Vazante revela cenário desolador de rio amazônico tomado pelo lixo

Seca do Rio Negro transforma paisagem amazônica (Ricardo Oliveira/Revista Cenarium)

07 de outubro de 2020

20:10

Náferson Cruz – Revista Cenarium

IRANDUBA – Com a seca, o volume de água do Rio Negro começa a mudar o cenário em algumas áreas da Região Metropolitana de Manaus. No distrito do Cacau Pirêra, pertencente ao município de Iranduba, a 25 quilômetros de Manaus, garrafas, sacolas plásticas e muito lixo dividem espaço entre os flutuantes, transformando a bela paisagem em depósito de resíduos.

Entretanto, o que mais chama atenção são crianças que brincam de aprender no lixo ou aprendem enquanto brincam em meio ao descarte dos outros. A imagem foi captada pela lente sensível do fotógrafo Ricardo Oliveira, da REVISTA CENARIUM.

Crianças brincam em ambiente tomado por lixo (Ricardo Oliveira/Revista Cenarium)

No curto período de tempo que a equipe permaneceu na localidade, duas horas, era comum avistar crianças, perante aos olhos de seus familiares, em suas inocentes brincadeiras diante de um cenário desolador em meio ao lixo e próximo ao fio de água do leito seco do rio.
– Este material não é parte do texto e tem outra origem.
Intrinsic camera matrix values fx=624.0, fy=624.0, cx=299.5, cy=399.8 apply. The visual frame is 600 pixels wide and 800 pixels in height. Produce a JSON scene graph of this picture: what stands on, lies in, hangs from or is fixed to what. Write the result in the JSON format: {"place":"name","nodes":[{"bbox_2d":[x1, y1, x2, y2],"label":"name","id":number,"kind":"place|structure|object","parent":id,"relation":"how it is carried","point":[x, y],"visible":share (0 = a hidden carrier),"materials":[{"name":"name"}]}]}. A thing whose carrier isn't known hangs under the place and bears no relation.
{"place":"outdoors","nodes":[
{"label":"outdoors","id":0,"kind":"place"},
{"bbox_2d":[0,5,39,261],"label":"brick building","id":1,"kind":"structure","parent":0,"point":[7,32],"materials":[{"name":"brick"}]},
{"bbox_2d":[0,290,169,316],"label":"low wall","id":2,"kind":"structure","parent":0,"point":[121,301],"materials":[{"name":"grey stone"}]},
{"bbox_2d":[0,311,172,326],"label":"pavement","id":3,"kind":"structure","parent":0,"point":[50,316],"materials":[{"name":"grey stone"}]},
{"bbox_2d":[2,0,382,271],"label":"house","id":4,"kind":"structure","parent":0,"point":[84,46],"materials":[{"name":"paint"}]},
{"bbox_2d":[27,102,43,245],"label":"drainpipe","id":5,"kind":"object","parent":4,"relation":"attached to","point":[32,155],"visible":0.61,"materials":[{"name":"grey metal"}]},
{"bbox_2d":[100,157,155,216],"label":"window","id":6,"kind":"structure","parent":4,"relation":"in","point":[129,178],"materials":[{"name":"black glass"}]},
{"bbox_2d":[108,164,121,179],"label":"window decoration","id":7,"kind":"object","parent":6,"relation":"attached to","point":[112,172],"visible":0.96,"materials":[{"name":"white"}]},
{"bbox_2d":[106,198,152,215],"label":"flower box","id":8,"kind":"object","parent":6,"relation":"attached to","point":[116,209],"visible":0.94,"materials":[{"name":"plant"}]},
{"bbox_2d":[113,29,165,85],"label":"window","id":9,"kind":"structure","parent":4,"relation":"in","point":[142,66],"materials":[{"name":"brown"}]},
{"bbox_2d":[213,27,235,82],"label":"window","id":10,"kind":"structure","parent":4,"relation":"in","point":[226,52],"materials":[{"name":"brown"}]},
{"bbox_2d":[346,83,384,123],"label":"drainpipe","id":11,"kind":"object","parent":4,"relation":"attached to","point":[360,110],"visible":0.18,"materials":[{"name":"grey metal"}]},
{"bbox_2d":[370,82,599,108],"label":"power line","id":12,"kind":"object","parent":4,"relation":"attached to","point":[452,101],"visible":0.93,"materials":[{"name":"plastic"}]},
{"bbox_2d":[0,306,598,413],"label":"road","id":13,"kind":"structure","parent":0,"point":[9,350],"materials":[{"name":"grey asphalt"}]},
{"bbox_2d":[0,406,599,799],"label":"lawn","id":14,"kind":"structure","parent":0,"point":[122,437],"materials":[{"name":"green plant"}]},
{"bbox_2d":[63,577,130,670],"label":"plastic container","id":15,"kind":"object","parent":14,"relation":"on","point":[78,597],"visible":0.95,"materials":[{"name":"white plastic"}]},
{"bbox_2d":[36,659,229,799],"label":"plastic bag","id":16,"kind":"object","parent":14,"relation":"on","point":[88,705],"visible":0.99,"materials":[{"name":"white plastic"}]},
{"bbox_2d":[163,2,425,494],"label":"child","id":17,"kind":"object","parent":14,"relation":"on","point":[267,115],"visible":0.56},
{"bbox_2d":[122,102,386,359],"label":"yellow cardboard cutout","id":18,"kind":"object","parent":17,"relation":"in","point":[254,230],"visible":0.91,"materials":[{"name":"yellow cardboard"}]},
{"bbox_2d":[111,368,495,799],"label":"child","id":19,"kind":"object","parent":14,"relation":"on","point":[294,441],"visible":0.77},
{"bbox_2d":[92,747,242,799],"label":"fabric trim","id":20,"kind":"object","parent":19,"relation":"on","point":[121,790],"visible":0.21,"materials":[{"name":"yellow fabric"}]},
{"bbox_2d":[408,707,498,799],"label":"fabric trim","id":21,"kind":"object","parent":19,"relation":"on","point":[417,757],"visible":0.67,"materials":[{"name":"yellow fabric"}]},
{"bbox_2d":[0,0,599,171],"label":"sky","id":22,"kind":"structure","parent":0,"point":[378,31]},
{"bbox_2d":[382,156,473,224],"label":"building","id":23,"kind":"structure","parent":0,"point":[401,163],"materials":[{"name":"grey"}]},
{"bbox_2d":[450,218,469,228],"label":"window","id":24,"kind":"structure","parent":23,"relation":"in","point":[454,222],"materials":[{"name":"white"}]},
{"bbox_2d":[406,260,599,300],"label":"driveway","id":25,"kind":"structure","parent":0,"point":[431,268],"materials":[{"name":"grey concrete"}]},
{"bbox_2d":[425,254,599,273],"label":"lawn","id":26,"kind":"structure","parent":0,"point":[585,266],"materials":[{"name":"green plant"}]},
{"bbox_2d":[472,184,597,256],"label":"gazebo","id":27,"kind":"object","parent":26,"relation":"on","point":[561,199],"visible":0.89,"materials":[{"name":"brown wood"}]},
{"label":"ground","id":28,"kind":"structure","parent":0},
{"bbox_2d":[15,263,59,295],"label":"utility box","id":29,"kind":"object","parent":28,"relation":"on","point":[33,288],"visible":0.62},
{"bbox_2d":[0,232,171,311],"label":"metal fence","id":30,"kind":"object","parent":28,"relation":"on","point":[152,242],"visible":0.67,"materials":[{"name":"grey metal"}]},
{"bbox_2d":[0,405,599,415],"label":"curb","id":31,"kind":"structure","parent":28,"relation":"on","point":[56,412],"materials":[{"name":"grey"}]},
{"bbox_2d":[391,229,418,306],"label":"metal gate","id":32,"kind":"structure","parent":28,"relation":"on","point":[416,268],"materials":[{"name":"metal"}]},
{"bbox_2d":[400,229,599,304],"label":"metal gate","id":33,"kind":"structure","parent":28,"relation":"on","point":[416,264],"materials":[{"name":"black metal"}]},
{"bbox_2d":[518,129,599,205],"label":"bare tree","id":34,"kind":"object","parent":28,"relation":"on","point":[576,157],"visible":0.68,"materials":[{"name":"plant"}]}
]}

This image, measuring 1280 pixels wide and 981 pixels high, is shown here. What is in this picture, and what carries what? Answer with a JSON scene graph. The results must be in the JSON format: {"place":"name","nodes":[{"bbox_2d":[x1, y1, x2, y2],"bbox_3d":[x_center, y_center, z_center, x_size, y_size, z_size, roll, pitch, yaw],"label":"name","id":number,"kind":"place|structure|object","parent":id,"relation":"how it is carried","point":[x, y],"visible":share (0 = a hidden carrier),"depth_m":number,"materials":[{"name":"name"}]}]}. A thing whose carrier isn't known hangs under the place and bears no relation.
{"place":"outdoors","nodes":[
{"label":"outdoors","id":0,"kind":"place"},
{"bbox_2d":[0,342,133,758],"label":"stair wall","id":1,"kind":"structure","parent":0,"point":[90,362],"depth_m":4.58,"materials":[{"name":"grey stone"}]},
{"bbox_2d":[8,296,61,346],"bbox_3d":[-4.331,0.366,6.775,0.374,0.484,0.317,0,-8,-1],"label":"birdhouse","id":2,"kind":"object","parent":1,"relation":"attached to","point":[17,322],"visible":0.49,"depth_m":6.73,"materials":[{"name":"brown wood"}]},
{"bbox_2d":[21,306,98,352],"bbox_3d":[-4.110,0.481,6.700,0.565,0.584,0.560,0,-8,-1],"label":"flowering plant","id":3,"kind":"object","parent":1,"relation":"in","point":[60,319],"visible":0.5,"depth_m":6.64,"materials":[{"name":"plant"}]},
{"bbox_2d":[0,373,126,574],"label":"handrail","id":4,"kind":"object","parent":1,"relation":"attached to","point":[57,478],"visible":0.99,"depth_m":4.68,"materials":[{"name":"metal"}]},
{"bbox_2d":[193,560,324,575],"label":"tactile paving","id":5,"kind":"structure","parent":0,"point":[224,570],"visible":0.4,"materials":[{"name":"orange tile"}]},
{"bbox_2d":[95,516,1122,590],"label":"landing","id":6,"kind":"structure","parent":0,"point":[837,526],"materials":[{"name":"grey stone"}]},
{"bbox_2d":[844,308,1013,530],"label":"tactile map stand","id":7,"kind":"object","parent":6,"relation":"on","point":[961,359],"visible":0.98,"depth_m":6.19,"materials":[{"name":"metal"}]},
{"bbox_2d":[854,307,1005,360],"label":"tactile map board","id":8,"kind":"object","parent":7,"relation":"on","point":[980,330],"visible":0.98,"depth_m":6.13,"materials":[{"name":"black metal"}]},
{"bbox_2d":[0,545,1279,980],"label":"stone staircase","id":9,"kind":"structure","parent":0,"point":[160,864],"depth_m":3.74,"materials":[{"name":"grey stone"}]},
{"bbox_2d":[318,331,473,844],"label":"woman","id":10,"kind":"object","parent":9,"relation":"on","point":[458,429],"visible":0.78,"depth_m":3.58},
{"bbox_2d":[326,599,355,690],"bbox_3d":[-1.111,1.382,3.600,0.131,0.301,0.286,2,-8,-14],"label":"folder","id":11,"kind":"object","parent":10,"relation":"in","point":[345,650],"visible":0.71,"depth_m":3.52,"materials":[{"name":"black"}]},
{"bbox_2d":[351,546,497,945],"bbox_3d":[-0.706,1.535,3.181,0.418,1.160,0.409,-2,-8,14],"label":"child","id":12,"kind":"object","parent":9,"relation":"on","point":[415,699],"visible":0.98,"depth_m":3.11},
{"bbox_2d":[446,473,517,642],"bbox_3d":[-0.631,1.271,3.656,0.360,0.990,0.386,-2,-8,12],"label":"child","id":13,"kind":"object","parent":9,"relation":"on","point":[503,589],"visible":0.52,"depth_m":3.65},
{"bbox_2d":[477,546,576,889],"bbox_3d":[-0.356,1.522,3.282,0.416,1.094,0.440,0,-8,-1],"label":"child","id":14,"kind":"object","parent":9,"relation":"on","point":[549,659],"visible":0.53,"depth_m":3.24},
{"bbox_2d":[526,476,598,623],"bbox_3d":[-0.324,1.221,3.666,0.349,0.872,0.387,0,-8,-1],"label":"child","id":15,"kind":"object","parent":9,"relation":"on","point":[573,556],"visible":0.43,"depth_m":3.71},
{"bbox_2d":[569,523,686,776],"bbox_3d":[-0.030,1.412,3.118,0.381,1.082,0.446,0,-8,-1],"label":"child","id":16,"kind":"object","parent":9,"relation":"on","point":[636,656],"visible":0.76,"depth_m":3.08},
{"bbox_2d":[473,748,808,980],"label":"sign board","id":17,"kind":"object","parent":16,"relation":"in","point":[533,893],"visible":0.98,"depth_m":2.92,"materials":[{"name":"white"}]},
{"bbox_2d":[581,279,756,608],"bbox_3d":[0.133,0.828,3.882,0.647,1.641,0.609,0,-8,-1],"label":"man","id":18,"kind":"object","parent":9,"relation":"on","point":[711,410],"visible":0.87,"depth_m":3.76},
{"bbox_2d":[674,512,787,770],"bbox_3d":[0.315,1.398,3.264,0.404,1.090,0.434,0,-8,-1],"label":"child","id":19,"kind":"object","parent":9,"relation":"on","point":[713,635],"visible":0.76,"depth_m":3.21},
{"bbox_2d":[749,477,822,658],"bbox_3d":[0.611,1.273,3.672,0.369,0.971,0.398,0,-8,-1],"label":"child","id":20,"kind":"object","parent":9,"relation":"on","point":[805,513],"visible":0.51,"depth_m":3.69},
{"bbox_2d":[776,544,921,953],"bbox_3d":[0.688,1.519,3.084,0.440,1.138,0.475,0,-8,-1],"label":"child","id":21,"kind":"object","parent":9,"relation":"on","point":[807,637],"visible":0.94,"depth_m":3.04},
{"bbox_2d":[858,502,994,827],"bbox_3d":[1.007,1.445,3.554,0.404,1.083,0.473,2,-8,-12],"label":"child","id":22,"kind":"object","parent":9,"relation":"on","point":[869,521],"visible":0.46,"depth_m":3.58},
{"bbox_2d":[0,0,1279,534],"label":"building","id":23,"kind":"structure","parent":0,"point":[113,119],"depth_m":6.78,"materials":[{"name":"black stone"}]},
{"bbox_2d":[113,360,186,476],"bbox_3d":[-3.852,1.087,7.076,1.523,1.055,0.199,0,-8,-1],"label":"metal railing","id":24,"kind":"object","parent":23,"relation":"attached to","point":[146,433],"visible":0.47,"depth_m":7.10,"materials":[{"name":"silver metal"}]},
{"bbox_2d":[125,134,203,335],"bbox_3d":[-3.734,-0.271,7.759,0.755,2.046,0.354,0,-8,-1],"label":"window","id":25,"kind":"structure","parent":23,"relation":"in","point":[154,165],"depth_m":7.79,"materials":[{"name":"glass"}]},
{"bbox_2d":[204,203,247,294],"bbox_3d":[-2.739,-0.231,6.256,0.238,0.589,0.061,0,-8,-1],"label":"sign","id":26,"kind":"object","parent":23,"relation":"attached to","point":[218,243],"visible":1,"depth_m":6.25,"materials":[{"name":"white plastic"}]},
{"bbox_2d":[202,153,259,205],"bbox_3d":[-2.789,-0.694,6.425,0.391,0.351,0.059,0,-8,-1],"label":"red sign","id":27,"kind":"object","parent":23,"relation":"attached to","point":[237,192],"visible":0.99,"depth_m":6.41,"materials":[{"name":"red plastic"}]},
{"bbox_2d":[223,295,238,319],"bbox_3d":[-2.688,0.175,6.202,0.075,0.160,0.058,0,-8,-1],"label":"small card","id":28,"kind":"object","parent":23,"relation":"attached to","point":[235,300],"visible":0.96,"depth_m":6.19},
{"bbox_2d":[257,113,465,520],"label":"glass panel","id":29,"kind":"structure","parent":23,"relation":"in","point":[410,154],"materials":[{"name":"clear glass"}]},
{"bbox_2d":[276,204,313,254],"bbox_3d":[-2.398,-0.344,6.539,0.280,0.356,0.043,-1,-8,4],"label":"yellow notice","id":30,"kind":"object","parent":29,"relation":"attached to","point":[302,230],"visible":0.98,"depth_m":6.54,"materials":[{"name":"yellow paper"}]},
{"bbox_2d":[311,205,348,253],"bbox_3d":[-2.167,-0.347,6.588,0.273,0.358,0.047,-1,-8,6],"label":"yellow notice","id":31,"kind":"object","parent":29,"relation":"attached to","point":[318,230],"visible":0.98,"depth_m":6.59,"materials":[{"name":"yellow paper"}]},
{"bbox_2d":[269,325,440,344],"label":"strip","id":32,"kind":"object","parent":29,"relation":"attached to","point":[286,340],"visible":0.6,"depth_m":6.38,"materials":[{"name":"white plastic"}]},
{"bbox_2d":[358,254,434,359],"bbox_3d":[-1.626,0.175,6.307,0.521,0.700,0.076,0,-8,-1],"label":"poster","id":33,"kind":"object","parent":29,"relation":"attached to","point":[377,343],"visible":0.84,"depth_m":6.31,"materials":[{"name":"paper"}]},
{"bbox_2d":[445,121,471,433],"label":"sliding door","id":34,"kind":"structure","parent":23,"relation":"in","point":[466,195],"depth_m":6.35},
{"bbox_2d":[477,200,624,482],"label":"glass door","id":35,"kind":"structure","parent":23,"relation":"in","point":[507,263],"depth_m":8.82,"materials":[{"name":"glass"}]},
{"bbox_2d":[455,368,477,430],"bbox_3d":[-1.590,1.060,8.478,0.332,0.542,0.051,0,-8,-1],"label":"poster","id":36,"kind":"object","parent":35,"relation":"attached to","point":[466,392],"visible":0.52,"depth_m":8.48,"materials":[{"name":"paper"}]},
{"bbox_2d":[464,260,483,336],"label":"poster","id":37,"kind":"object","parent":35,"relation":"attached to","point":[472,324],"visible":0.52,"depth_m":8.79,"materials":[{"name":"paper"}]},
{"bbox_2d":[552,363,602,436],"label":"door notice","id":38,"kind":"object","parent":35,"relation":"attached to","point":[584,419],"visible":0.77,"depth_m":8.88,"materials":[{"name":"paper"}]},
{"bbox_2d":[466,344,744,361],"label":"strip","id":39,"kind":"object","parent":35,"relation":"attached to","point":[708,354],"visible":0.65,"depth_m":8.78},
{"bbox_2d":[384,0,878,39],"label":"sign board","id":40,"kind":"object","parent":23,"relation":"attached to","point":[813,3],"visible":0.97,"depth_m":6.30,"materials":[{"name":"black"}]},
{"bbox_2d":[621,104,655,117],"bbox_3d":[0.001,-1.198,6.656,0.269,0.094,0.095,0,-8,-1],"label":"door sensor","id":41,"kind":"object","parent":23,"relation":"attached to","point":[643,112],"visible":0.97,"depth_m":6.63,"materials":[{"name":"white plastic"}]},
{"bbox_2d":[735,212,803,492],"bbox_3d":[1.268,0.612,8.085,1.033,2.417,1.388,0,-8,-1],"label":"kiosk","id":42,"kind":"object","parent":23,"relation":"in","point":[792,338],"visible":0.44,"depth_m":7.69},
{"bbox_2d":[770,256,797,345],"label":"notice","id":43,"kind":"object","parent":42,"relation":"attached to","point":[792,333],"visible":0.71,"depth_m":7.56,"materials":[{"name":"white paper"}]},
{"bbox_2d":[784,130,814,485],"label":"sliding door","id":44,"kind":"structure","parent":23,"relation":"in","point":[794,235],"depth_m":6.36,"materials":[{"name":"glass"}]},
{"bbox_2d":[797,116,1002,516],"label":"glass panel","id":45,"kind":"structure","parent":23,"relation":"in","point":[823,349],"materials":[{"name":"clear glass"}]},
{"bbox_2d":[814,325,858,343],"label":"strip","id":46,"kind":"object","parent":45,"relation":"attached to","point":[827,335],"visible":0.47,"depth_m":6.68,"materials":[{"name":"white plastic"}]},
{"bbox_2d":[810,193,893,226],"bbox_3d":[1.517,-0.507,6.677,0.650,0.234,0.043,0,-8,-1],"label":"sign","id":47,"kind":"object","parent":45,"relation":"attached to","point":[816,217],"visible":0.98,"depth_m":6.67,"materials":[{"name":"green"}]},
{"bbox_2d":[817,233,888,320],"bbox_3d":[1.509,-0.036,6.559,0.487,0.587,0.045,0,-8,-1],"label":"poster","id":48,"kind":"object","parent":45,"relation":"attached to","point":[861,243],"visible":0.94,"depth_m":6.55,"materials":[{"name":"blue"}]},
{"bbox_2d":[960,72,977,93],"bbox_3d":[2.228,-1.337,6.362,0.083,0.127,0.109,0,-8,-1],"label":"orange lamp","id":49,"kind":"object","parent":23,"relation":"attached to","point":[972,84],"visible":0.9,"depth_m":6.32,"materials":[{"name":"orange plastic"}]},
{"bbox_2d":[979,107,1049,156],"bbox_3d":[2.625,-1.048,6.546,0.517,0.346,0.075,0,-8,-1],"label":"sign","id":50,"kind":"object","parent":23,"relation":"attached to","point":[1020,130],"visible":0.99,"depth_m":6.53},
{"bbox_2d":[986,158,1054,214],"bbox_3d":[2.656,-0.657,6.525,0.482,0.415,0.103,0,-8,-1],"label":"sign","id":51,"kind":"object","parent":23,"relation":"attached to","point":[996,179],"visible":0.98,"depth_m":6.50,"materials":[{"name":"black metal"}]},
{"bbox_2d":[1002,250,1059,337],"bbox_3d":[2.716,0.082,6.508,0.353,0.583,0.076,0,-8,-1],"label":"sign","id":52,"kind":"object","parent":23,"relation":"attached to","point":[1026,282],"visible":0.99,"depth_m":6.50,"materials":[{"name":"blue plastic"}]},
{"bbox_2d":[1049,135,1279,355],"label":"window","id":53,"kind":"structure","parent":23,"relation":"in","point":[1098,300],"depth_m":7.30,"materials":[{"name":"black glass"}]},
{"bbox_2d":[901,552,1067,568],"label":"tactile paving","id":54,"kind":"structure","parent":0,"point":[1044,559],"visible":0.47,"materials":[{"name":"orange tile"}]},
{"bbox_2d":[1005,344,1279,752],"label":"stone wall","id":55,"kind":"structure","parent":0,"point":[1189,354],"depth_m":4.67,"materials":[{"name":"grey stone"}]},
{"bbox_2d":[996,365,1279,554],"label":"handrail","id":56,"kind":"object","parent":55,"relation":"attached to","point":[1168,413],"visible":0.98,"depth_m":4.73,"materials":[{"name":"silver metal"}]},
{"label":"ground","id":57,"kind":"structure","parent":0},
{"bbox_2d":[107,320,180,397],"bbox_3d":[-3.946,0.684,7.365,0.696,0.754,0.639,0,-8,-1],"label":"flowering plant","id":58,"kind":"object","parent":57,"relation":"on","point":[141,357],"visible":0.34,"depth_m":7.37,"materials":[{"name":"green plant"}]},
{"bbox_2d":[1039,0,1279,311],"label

Enquanto os pequenos se divertiam empinando papagaio, brincando de bola e correndo atrás de animais, os adultos relatavam seus anseios de dias melhores.

Crianças se divertem correrndo atrás de porcos (Ricardo Oliveira/ Revista Cenarium)

Morador da localidade, Romualdo Silveira, de 33 anos, conta que o convívio de quem reside nos flutuantes não é dos melhores, pela falta de assistência básica por parte do poder público, porém, fica bem melhor durante o ciclo da estiagem, quando há circulação das pessoas pelo local. Segundo ele, no período da enchente a locomoção das pessoas fica impossível, somente com canoas.

“Eu prefiro quando o rio está seco a enchente. Temos mais dificuldade quando o rio sobe, pois só podemos sair de casa nas canoas. Temos esperança que as coisas melhorem para todos que moram nos flutuantes”, disse Ronílson, enquanto admirava o cenário do local diante de seus familiares.

Mas há quem prefere o período da cheia dos rios. “É melhor, porque temos a fartura de peixes e o lazer que é tomar banho de rio. A seca traz sujeira e essa paisagem triste”, comentou Emília Nogueira, 18, estudante.

Moradores lamentam acúmulo de lixo (Ricardo Oliveira/ Revista Cenarium)

Para a dona de casa Maria Selma da Silva, de 40 anos, a culpa do acúmulo de lixo se divide entre a população e as autoridades. “Infelizmente, tem gente que não está nem aí e joga lixo como se ele fosse desaparecer, mas não é isso o que acontece. Quando a vazante [seca] vem, ele [lixo] volta e aí fica assim. Penso que deveria haver um trabalho de conscientização maior por parte das autoridades, explicando que isso é ruim para todo mundo”, explicou.

O ex-funcionário público Dirceu Pimentel, de 65 anos, lamenta o cenário. “Passei 5 anos sem vir aqui, mas antes nunca tinha visto um cenário como esse. A gente nunca espera algo assim, fiquei assustado”, relata Pimentel, natural de Itacoatiara.

Ciclo da vazante

O início da vazante do Rio Negro iniciou em julho, segundo especialistas, durará até o final de outubro. Nesta quarta-feira, 07, a cota do rio foi registrada em 17,18 metros. Na última semana, o ‘Negro’ estava baixando quinze centímetros por dia, em média.

Em comparação com o mesmo período do ano passado, o Rio Negro estava com 20,07 metros, uma diferença de 2,89 m. De acordo com o engenheiro do Porto de Manaus, Valderino Pereira, a vazante deste ano não irá se comparar com a de 2010, a maior da história, quando o Rio Negro ficou com apenas 13,63 m de profundidade.

Apesar do pouco volume de chuva, o Serviço Geológico do Brasil (CPRM) informa que ainda é cedo para prever uma seca recorde na região.